*** RECORDS FOR THE EXERCISE ***
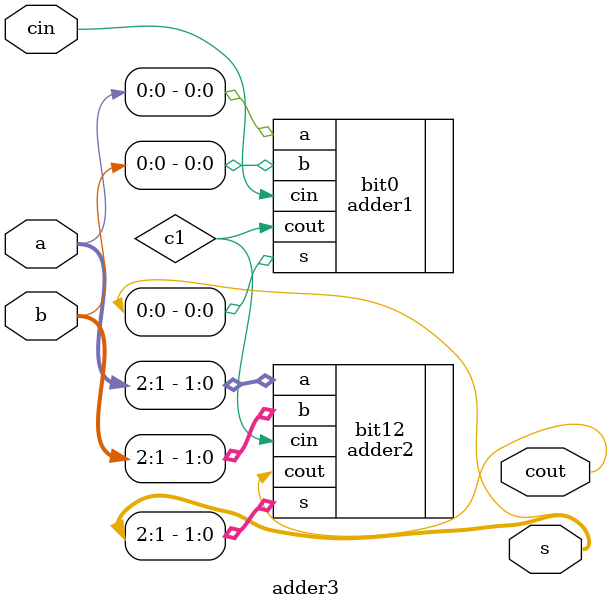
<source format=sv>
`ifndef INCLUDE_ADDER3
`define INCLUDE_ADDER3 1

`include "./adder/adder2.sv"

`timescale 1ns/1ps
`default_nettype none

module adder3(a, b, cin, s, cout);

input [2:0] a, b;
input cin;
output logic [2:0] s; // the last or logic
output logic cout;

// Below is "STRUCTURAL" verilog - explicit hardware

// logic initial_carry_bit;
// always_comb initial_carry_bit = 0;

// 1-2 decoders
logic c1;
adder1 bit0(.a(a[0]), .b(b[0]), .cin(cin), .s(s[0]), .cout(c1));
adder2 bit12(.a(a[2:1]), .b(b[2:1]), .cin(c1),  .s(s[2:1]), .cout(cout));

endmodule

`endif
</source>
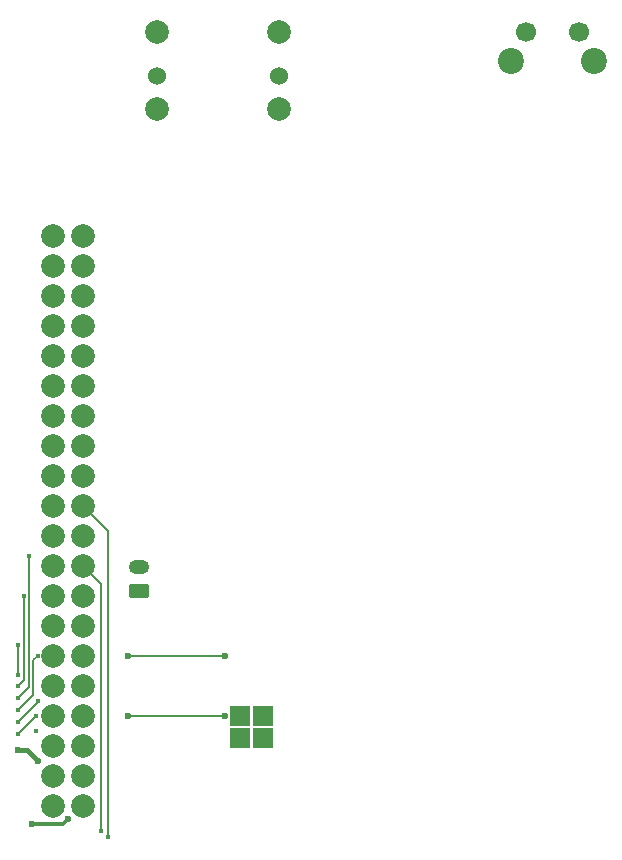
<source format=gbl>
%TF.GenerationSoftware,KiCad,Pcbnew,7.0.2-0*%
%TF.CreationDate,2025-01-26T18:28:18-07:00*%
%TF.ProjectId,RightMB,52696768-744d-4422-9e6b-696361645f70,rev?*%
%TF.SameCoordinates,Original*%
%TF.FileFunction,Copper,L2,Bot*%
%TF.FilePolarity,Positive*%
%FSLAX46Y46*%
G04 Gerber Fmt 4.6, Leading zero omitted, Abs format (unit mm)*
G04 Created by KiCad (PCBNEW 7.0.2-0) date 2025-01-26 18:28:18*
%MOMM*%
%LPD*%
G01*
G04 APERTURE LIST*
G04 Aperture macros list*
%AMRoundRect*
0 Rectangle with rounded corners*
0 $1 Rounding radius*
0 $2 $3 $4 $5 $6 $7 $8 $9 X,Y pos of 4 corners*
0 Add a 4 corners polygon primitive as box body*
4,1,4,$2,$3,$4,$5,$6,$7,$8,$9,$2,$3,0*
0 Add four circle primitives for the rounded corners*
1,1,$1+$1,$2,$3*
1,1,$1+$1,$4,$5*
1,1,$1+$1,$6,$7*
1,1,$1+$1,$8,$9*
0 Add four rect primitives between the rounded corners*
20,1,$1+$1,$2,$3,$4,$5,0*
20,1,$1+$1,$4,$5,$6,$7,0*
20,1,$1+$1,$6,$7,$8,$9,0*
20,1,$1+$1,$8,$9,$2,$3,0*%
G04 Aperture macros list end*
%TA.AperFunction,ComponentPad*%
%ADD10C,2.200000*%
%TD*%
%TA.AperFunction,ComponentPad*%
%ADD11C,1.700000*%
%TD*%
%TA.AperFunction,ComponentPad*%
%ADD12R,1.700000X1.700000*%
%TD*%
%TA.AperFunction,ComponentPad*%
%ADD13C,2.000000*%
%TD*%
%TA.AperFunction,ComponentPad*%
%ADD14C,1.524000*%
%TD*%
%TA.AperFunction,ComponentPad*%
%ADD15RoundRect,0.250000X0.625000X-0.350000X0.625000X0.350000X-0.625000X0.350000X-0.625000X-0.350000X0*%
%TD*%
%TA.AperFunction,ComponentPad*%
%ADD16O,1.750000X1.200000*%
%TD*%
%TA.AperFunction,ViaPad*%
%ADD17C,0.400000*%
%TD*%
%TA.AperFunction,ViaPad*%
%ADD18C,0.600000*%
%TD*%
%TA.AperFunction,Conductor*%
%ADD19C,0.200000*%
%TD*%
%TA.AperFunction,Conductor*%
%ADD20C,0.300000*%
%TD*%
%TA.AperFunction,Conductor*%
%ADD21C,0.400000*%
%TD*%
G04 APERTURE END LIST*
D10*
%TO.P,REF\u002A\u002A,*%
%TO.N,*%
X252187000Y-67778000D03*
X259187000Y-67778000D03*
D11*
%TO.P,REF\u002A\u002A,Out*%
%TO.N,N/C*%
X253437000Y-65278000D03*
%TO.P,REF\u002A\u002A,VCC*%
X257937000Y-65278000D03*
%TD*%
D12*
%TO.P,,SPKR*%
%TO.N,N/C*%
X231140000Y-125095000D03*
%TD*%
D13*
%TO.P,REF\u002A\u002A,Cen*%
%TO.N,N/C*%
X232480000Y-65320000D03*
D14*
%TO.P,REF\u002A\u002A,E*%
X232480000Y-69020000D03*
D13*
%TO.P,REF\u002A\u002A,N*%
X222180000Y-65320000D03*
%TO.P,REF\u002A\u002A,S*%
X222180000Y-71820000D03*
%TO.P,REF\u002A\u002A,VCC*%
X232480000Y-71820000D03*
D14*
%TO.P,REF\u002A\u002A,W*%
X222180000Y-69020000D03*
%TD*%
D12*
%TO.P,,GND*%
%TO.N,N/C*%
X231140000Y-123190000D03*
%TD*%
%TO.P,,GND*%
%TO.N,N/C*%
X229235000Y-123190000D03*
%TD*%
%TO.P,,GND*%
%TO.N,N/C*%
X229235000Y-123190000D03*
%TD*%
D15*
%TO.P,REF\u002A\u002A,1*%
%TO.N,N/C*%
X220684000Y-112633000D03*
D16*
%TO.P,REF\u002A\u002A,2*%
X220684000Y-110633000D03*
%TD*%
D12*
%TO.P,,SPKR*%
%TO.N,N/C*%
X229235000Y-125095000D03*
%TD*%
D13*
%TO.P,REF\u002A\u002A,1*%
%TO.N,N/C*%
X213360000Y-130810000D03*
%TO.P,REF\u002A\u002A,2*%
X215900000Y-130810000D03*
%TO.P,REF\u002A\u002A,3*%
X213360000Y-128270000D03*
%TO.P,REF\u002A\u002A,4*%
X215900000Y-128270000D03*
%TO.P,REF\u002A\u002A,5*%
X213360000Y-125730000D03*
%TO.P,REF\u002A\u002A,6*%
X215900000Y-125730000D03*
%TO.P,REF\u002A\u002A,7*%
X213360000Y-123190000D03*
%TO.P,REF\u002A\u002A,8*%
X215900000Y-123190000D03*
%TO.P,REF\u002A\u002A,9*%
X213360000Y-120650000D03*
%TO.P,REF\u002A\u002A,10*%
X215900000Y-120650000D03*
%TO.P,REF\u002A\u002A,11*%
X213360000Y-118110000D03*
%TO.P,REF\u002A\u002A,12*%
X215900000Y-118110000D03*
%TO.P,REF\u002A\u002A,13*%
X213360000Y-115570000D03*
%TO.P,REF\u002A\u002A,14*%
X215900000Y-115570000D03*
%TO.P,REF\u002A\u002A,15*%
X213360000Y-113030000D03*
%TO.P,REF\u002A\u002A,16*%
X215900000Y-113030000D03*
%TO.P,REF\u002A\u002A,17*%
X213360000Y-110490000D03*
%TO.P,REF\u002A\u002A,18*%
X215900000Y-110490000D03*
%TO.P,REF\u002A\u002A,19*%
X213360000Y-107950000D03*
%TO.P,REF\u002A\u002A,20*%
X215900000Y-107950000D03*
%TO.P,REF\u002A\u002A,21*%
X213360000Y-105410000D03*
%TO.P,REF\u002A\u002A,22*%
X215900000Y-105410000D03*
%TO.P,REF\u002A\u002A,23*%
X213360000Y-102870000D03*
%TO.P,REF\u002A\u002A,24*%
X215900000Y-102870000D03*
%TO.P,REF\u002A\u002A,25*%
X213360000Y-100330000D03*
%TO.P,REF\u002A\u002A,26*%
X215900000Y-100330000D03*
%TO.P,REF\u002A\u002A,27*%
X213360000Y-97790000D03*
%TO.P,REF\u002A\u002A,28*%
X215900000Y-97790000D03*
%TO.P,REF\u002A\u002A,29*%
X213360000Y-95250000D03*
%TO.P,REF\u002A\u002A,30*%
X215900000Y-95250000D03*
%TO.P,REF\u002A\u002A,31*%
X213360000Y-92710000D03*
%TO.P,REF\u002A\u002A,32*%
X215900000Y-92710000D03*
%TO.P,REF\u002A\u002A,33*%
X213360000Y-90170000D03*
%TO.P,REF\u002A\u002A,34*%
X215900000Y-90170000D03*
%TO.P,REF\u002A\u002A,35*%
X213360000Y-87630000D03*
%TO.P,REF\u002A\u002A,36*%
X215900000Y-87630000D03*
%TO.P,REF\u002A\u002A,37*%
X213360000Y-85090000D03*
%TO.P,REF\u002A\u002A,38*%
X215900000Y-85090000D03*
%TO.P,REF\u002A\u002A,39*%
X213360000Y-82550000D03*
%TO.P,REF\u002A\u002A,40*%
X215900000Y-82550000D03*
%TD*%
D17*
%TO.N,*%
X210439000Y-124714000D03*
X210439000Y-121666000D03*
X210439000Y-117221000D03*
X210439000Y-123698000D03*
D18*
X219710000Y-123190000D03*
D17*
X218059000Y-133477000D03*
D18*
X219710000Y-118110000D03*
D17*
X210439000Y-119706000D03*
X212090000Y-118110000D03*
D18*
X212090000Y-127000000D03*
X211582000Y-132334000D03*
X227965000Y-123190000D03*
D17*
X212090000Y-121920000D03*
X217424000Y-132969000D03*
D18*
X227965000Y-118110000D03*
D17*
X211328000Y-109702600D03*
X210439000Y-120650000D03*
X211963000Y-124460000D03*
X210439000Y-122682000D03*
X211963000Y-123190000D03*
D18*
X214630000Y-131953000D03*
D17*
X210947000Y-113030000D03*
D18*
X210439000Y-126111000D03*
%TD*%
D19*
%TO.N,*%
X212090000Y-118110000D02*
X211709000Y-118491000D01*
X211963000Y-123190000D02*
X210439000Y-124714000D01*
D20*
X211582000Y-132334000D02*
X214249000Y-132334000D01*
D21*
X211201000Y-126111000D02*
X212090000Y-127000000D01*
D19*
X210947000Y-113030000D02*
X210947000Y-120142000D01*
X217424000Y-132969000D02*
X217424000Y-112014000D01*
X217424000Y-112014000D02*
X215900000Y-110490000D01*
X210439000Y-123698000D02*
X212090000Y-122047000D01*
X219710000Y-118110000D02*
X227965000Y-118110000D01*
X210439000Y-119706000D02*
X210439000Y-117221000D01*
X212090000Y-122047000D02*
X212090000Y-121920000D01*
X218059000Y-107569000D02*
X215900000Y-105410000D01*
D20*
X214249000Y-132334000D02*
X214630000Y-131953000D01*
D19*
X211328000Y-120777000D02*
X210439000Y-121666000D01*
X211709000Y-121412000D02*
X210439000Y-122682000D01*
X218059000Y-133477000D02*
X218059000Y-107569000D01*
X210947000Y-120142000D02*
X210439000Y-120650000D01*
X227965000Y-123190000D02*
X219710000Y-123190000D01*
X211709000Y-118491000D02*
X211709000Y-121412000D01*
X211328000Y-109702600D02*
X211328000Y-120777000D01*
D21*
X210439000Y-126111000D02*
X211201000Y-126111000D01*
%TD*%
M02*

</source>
*** End of RECORDS FOR THE EXERCISE ***
• [WHAT THE TASK REQUIRES]: Wherever a line above contains "logic", copy that line.

• [EXPECTED ANSWER]:
output logic [2:0] s; // the last or logic
output logic cout;
// logic initial_carry_bit;
logic c1;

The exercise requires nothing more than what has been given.